Currencies

What if the US dollar was no longer the world’s reserve currency?


The U.S. dollar is the most widely used currency in the world.

Around 90% of all international transactions have the U.S. dollar on one side. Close to 60% of reserves held by foreign central banks are in U.S. dollars or dollar-denominated assets, and nearly two-thirds of world debt is in dollars, too.

This gives the U.S. economy and government certain advantages. It gives the United States what’s sometimes referred to as “exorbitant privilege” of cheaper borrowing costs and powerful leverage in international relations.

But in recent years, conversations about “de-dollarization” have gotten louder.

The share of non-dollar assets held in foreign reserves, such as gold, has gone up. There are efforts by countries, including China and Russia, to develop payment systems that avoid U.S. dollars. And this spring, ships have reportedly gotten through the Strait of Hormuz by paying fees in Chinese yuan.

The dollar is so ingrained in global commerce that it’s unlikely to lose its international status overnight. But if it did, what would the global economy look like?

“Marketplace” host Kai Ryssdal spoke with three economists about that hypothetical world.

“It’s not as if the world would suddenly come to an end,” said Maury Obstfeld, senior fellow at the Peterson Institute of International Economics. “But I think it’ll be different in important ways,” Jay Shambaugh, a professor of economics and international affairs at George Washington University. “Eventually we will feel it in our daily transactions,” said Zoe Liu, a senior fellow for China studies at the Council on Foreign Relations.

A global efficiency loss

One reason the dollar is so dominant in international trade is what economists like to call “network externalities. “You know, I use the dollar because everyone else uses the dollar,” said Obstfeld.

A common analogy is thinking of the dollar’s role in global trade as kind of like the English language. “I don’t need to speak Swahili, and you know people who speak Swahili don’t need to speak Japanese or Chinese; we can all speak English in order to communicate,” said Liu. “And that is actually the role of the dollar at the most basic level.”

For example, an Argentine business doesn’t need to hold Turkish lira in its vault in order to trade with a Turkish company, and the Turkish company doesn’t need to hold Cambodian riel to trade with Madagascar — everyone can just trade in U.S. dollars.

“The entire world benefits from having the dollar as a global currency,” Obstfeld said.

In a world without a reliable global currency, companies would have to take on more foreign currency risk in order to engage in international trade. “Every single transaction becomes not just more costly, but maybe not even happens because [they] cannot agree on which currency to take,” Liu said.
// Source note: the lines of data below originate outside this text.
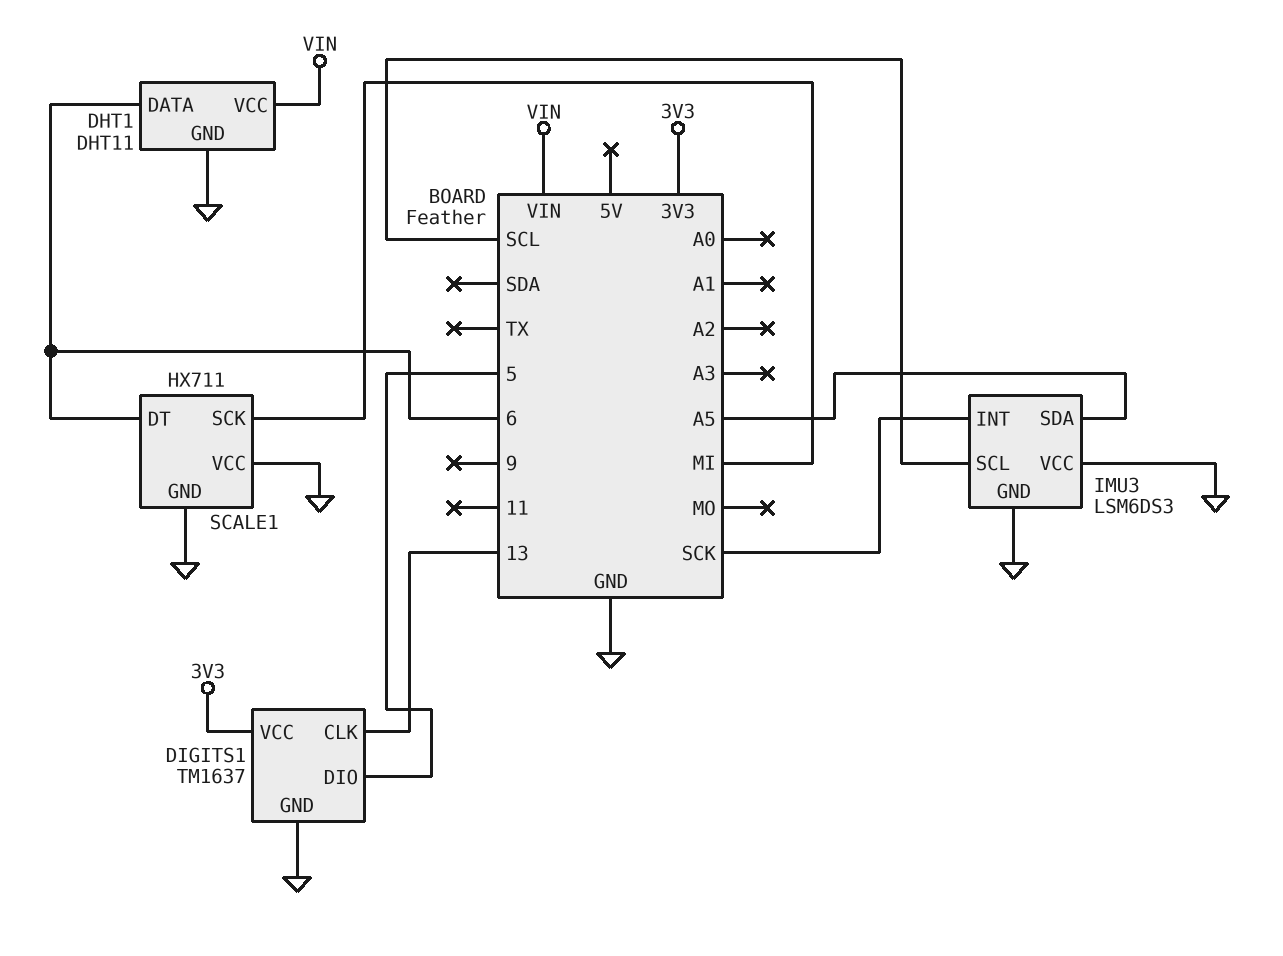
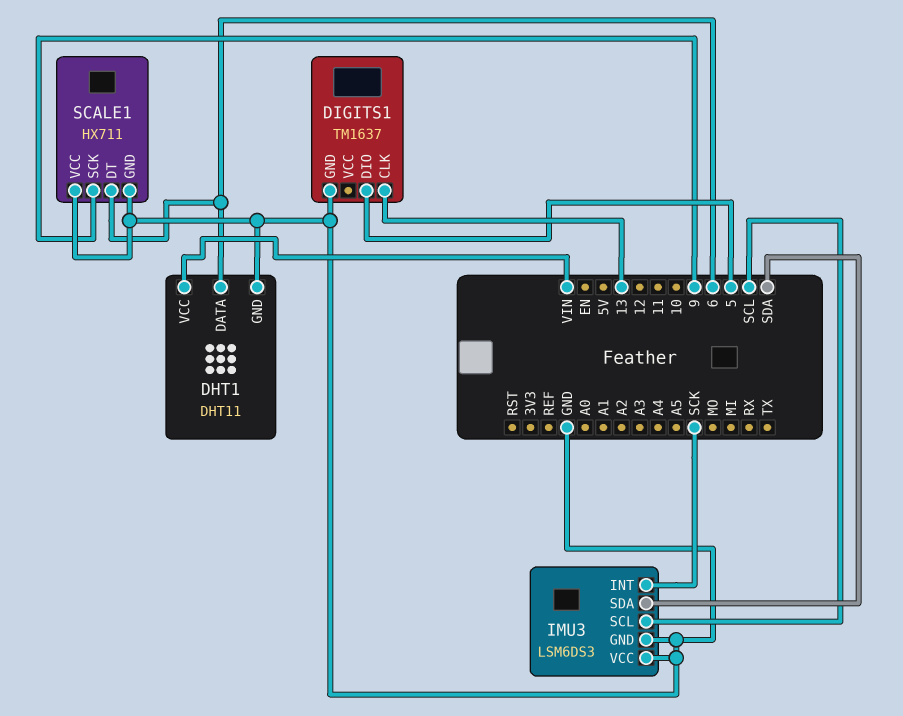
DIGITS1 pin VCC: 3V3 -> none
IMU3 pin SDA: A5 -> SDA
SCALE1 pin SCK: MI -> 9

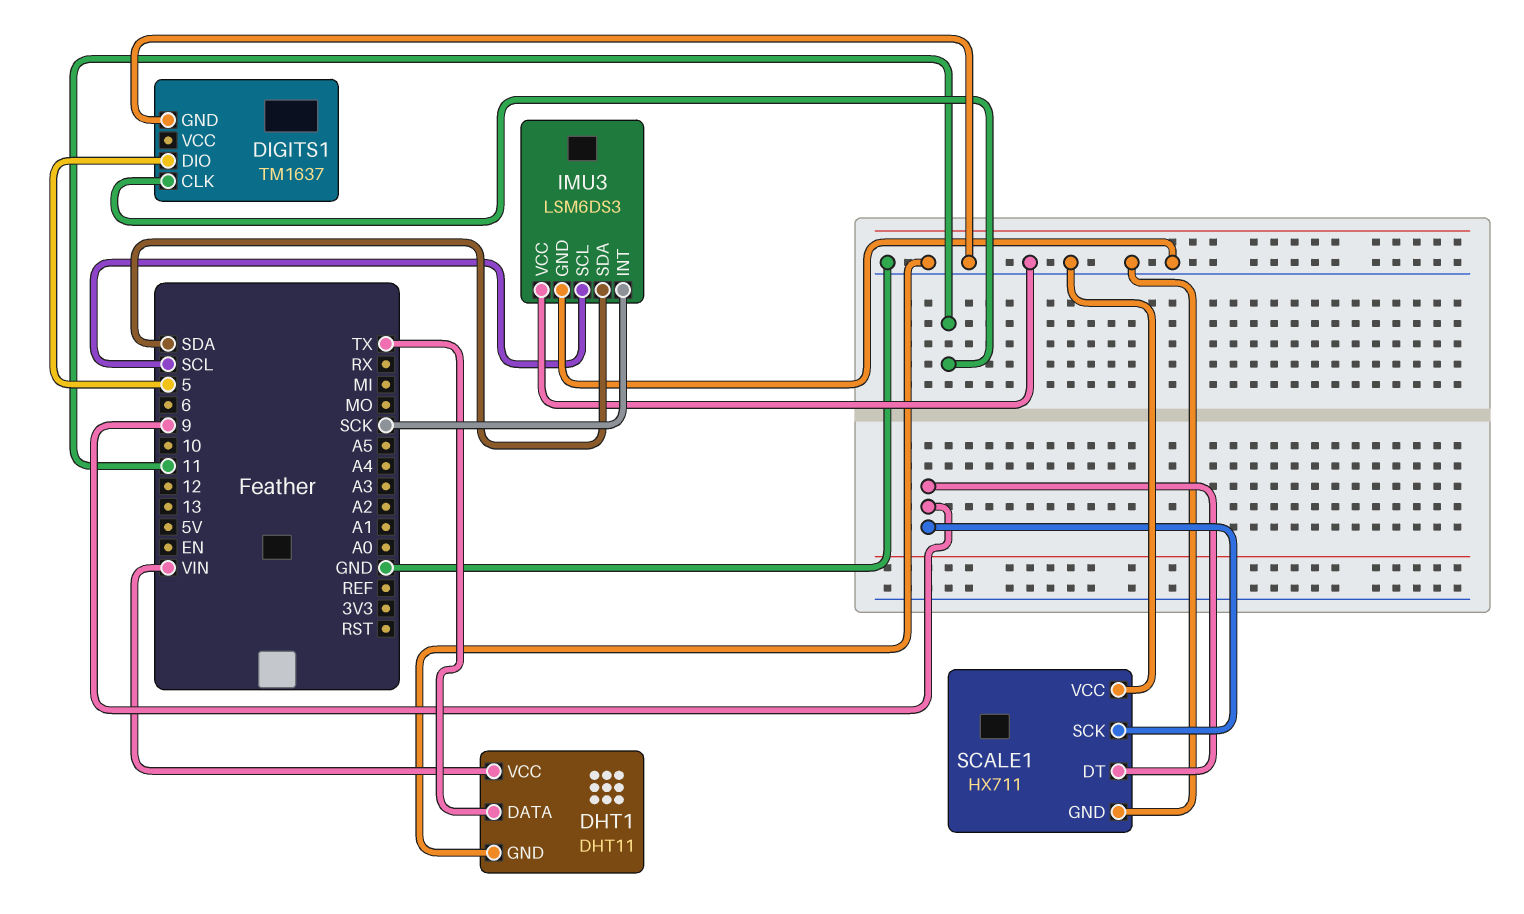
DHT1 pin DATA: 6 -> TX
DIGITS1 pin CLK: 13 -> 11
SCALE1 pin DT: 6 -> 9

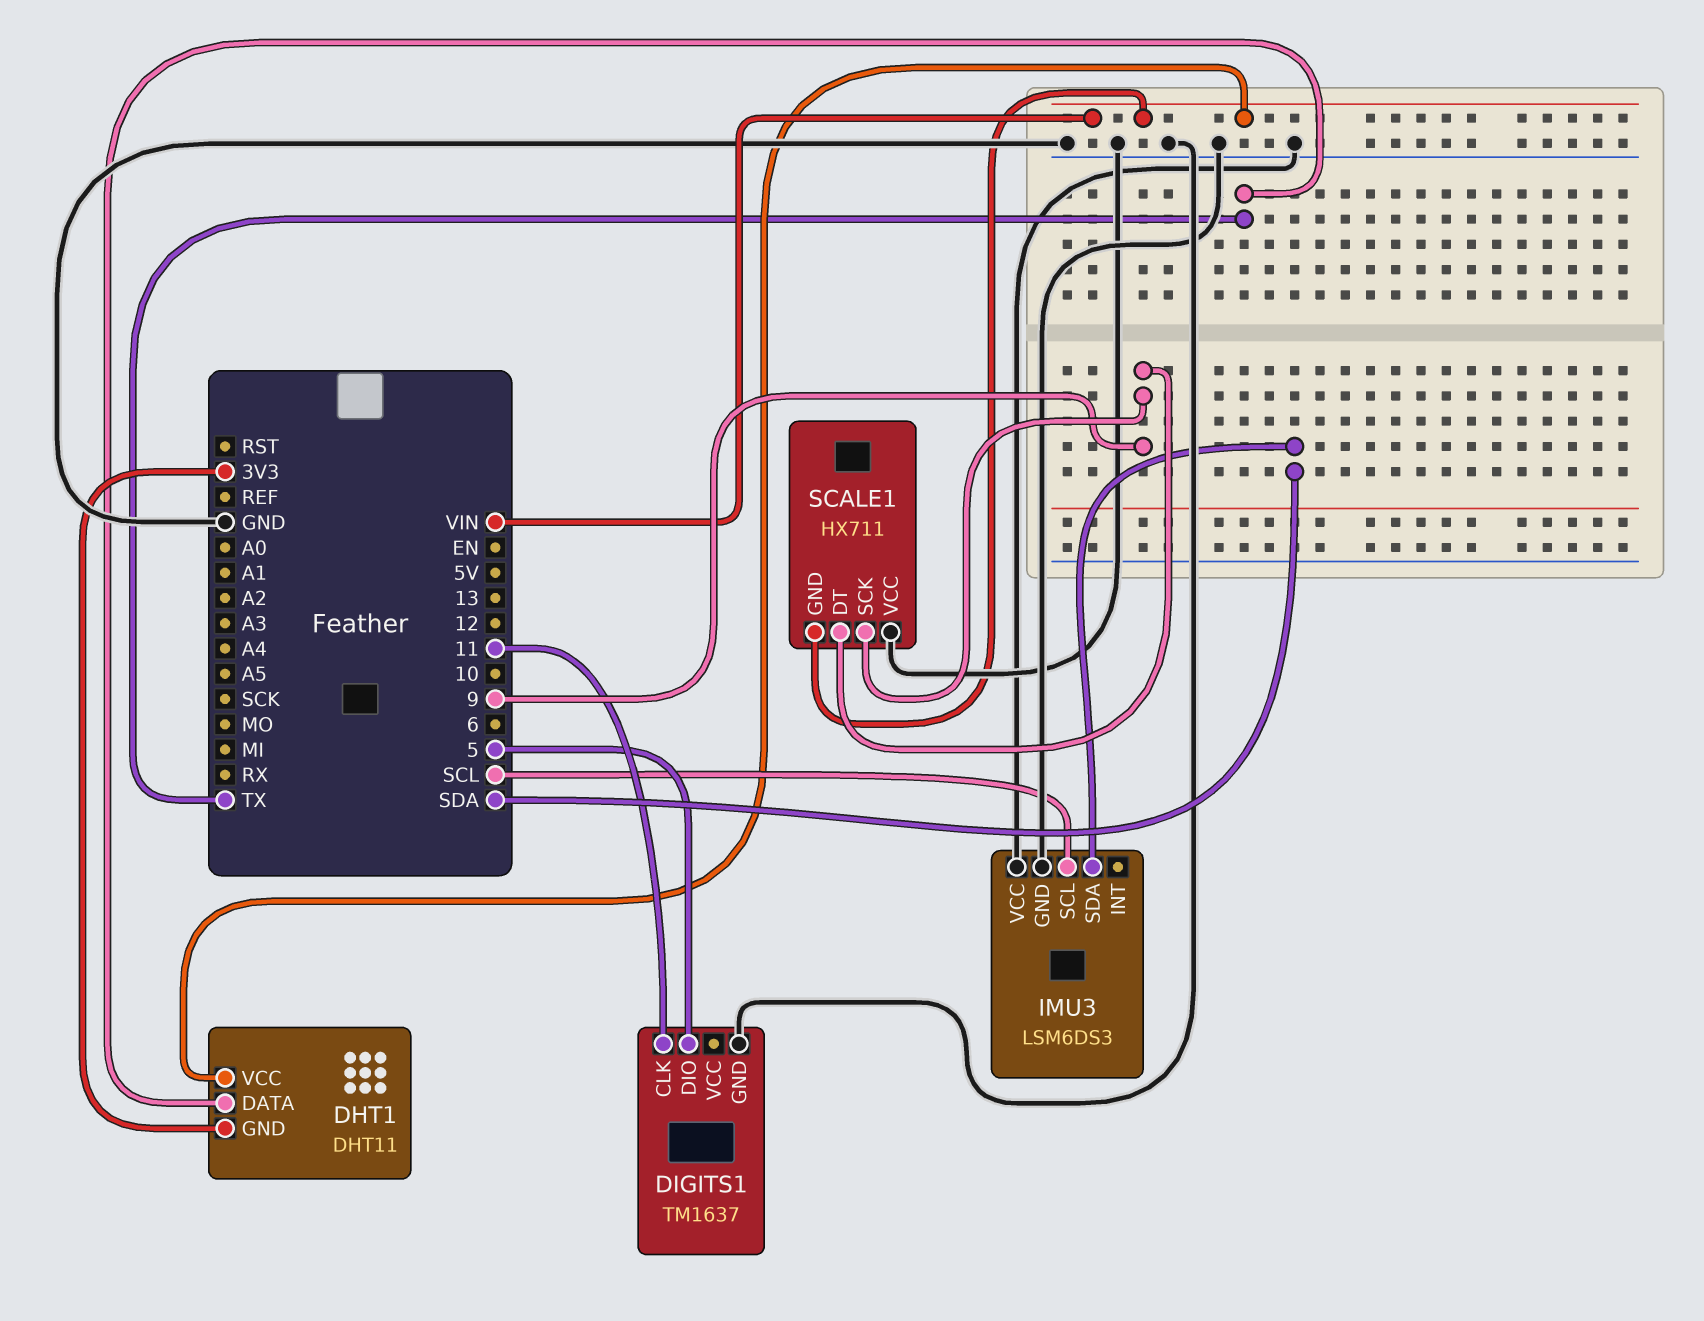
DHT1 pin GND: GND -> 3V3
IMU3 pin INT: SCK -> none
SCALE1 pin GND: GND -> VIN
So, that’s one way that the economy would change in a hypothetical, less-dollarized world — less efficiency. Another would be the cost of money.



Increased borrowing costs

“The baseline note is that America’s borrowing cost will go up,” Liu said.

The United States government has about $31 trillion worth of “public debt” on its books. That’s money it got to borrow from foreign governments, individuals, and other investors at relatively low interest rates because of demand for U.S. dollar-denominated assets.

In a less dollar-dominated world, that interest rate would go up. “Not just for the government, but for everybody,” Obstfeld said. Mortgages, auto loans, student debt, business loans — all of that would get more expensive.

Loss of sanctions power

The third big impact of a decline in the international role of the dollar relates to the U.S. government’s power to sanction foreign entities. The way the global financial system works now, it’s hard to move money without touching the U.S. dollar or a big U.S. bank.

“And that means that when the United States chooses to, it has the ability to impose sanctions that cut people off from global finance,” Shambaugh said.

Those sanctions are the financial weapons our government uses against international threats, including terrorist groups, countries trying to acquire nuclear weapons, or for example, when Russia invaded Ukraine. “If we lose the role of the dollar, we lose that sanctions ability,” he said.

This hypothetical we’ve been talking about is still purely a hypothetical. The U.S. dollar is so ingrained in the global economy, Shambaugh, Liu, and Obstfeld all said it’s unlikely to lose that status anytime soon.

“But if people see us as irresponsible with our power, it makes it just much more likely that they will find ways to move money that don’t touch the dollar,” Shambaugh said. “It’s expensive to do those things, but if the U.S. gives countries a reason to do it, you could see us walking towards that less dollarized world.”

The U.S. dollar got its reserve currency status, this exorbitant privilege, because of the perceived stability of the U.S. economy and its government — things like strong financial regulation, an independent central bank, and a history of paying its debts on time.

“I guess the core message is that the only enemy to the U.S. dollar is not a rival currency,” Liu said. “It’s our own fiscal responsibility itself.”